This is the greeting that came with 3 poems by Abdullah Adekola, reviewed by LCI’s Director, Dr Helen Reid, and Revd Tom Lusty, LCI member and Vicar at St Giles in Bramhope.

3 poems by Abdullah Adekola @adekolapoetry, is published by Bradical: a self publishing project with the aim of promoting brown writing, artists and Bradford @BradicalPress availabe at adekola.bigcartel.com .  You can hear Abdullah read his poem ‘Neighbourhood Library’ published in the anthology And The Stones Fell Open: A Leeds Poetry Anthology available here.

 

Dr Helen Reid:

“I loved reading these poems. The titles tell their own story in capital letters: POEMS LIKE PROPHECIES, FIVE MINUTES OF FOOLISHNESS, LOVE IS MY MISSION. The poems are personal and political, gentle and ambitious. They speak with a disarming honesty about growing up round here in terms of personal experience and growing political reflections.

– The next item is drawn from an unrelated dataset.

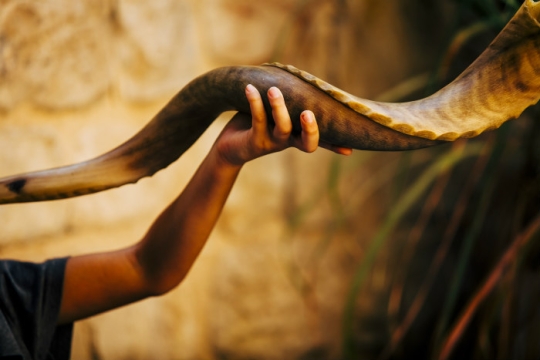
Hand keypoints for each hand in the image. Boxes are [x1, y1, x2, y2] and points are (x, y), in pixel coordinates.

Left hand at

Faith is central to the poems, and it is not faith that gives all the answers and makes life easier. It is a faith that gives insight and challenges the listener. Adekola’s expression of faith is infused with black identity and heritage; and it is filled with hope.  Hope for a better life but with no anticipation of a simple happy ending. The poems are happy to look wryly at life, seeing the big picture is enough to sustain making a contribution to the greater good. The poems feel like an invitation to looking at life this way.”

 

Revd Tom Lusty:

“I enjoyed entering into Abdullah’s world. It is a lyrical world, a gracious world, an honest world. Poems like Prophecies end with a celebration of black identity as “spiritual … never a curse … a compliment”. These strong messages are reinforced throughout the second half of this poem. “To all black people / God bless your life” … “Black people have flair and flavour”, concluding with the memorable “Black … is a consequence / of God’s confidence in me”. Abdullah has real confidence in his arrangement of material as a poet.

I liked the way the final sentence of the aphorism changes in Five minutes of foolishness. The first time it is “and a moment to renew their faith”, the second time it is “and a moment of clarity” and the third time it is “and never ending hope”. It is a clever poem: it implies that we never have enough time for the really important things in life rather than less than a minute for the most important thing(s) of all.

The final poem Love is my mission has the refrain “The same faith that inspires me / is the same faith that could expire me”. In all three poems faith is key but there is an ambivalence about having faith. You get the sense that it is a risk worth taking because it gives Abdullah his core identity.”